The both of us fall silent, staring hard at each other. Teddy steps between us, and says, "No, really, not now. James is coming."

Terror seizes me for a moment. I wonder if he's heard me. No, no, no, do not freak out now, not now that they've just got you calmed down...

...they calmed me down. They didn't judge me, just like Llew said. They...God, they sounded anything but judgmental when I was sobbing and shaking too hard to take my own pills and admitting I was literally crazy.

"Hey, kid," James calls as he walks up to my side. He's lighting a cigarette; obviously he has been exiled from the veranda while he indulges in disgusting habits. Teddy and Llew back away. My brother shows no signs of seeing me argue with what would have looked like thin air, to him. "Thought you'd got eaten by particularly pissed-off possums, or something. Sadwyn's back with the booze."

"I forgot my cigarettes," I say. My head's whirling a little. James starts to laugh.

"So you decided to hide down here?"

"I didn't hide," I say, and reach out for his packet of Reds. "Gimme."

"Say please."

"Gimme please." I've already liberated a cig from the packet and have absconded with his lighter. I flick the flame into being and let it kiss the tip of the cigarette.

"Winter," James says, suddenly, and I look up. The glow of the lighter's flame plays on his face, and he's looking at me with a slight frown.

Oh, no. Serious Big Brother Face is on. Do I look like I was just saved from an anxiety attack by two ghosts?

"What's the matter, Jimbo?" I finish lighting my cigarette and tuck his lighter back into the pocket of his black polo shirt.

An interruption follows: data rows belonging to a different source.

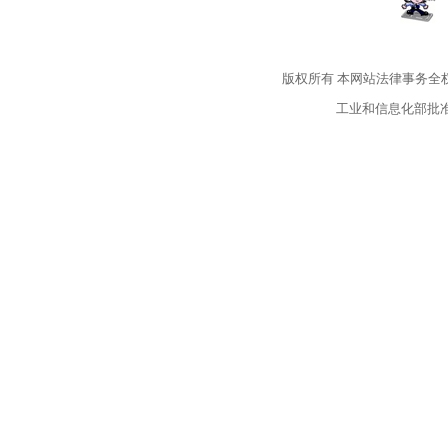
版权所有
本网站法律事务全
工业和信息化部批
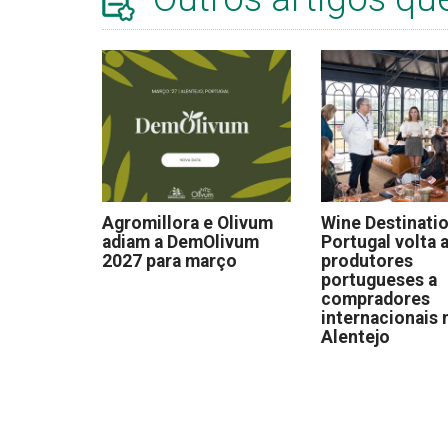
Agromillora e Olivum
Wine Destinati
adiam a DemOlivum
Portugal volta a
2027 para março
produtores
portugueses a
compradores
internacionais 
Alentejo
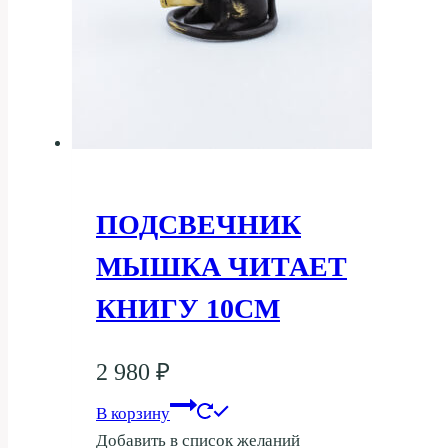
ПОДСВЕЧНИК
МЫШКА ЧИТАЕТ
КНИГУ 10СМ
2 980
₽
В корзину
Добавить в список желаний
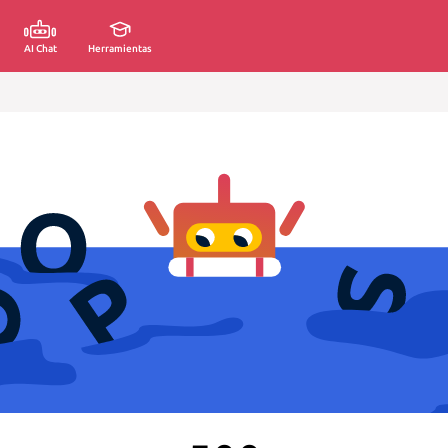
AI Chat
Herramientas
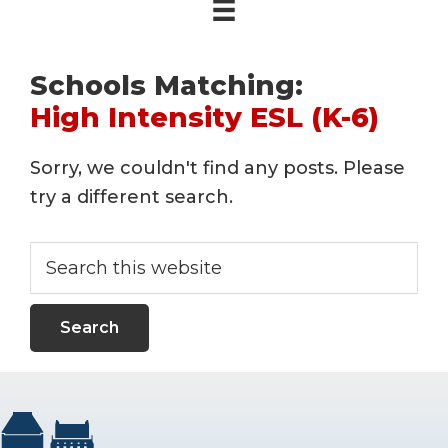
Schools Matching:
High Intensity ESL (K-6)
Sorry, we couldn't find any posts. Please
try a different search.
Search
this
website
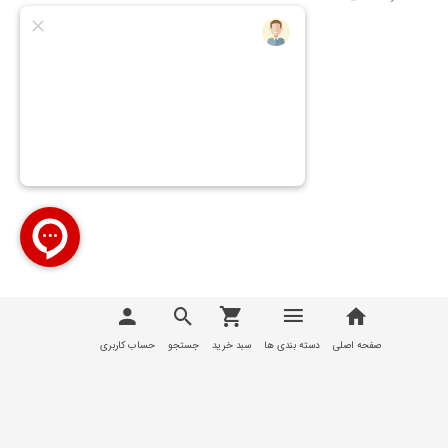
تمامی مطالب، عکس ها و... متعلق به سایت
تیوان صنعت |
T1Sanat
می باشد
صفحه اصلی
دسته بندی ها
سبد خرید
جستجو
حساب کاربری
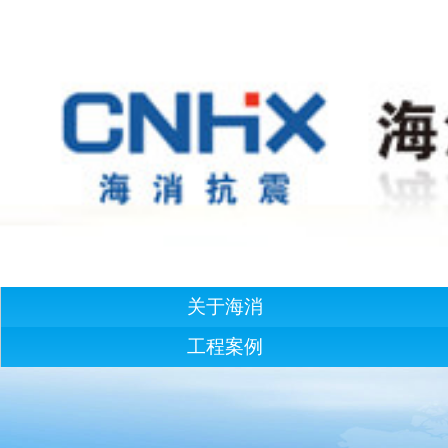
关于海消
工程案例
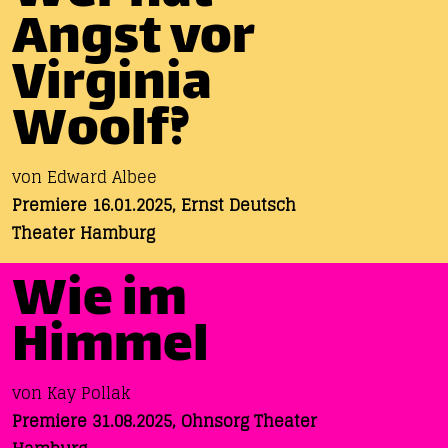
Angst vor
Virginia
Woolf?
von Edward Albee
Premiere 16.01.2025, Ernst Deutsch
Theater Hamburg
Wie im
Himmel
von Kay Pollak
Premiere 31.08.2025, Ohnsorg Theater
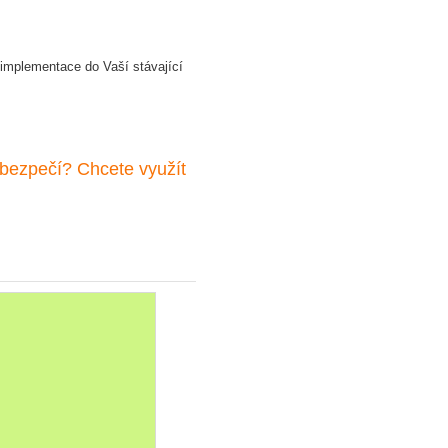
mplementace do Vaší stávající
bezpečí? Chcete využít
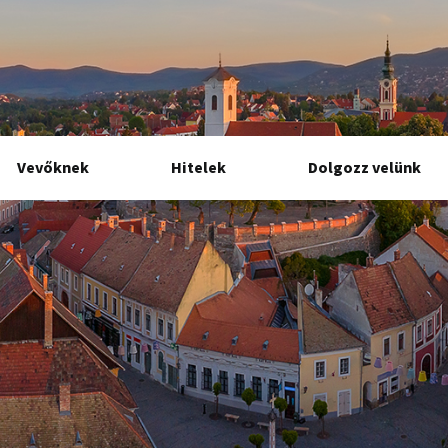
Vevőknek
Hitelek
Dolgozz velünk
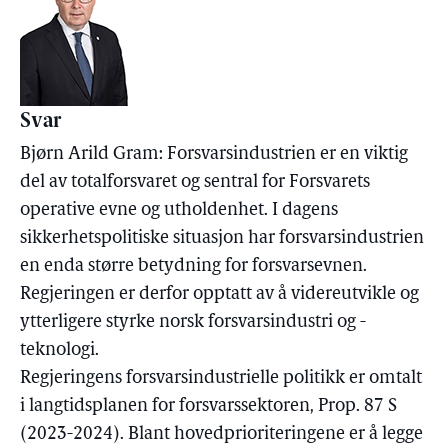
Svar
Bjørn Arild Gram: Forsvarsindustrien er en viktig
del av totalforsvaret og sentral for Forsvarets
operative evne og utholdenhet. I dagens
sikkerhetspolitiske situasjon har forsvarsindustrien
en enda større betydning for forsvarsevnen.
Regjeringen er derfor opptatt av å videreutvikle og
ytterligere styrke norsk forsvarsindustri og -
teknologi.
Regjeringens forsvarsindustrielle politikk er omtalt
i langtidsplanen for forsvarssektoren, Prop. 87 S
(2023-2024). Blant hovedprioriteringene er å legge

"Snowbell...you sure you're okay?"

"Yeah, why wouldn't I be?"

James shakes his head, and takes a long drag, still looking at me with concern in his eyes. "Dunno. Just a feeling."

For a moment I debate telling him about the Xanax prescription on top of everything else he watched me grow up with.

He's getting married in a few months. Don't you think he has enough to worry about without you and your idiocy on top of it all? Besides, what the hell would Holly say? She'll have to know, as well. They're a unit, after all.

Yeah, maybe not.

I give him a look indicating that I think he's the one who needs to be asked if they're okay. "Everything is fine, you weirdo. I promise." I have found, over the past three months, that I have become a brilliant liar. I'm not sure if it's a skill that I feel proud of.

"All right, but..." he sighs and shakes his head. "If there's anything you need to talk about at all --"

"--there isn't--"

"--I know that, but I'm saying that you know you can talk to me any time, right?"

My heart pinches. I almost wish I could be truthful.

"Yeah, I know."

I drop my cigarette, grind it into the dirt beneath my heel, and head back towards the house.

"Hurry up, Jimbo. Dad'll light the whole house on fire if you don't help him with the barbie, I'm pretty sure."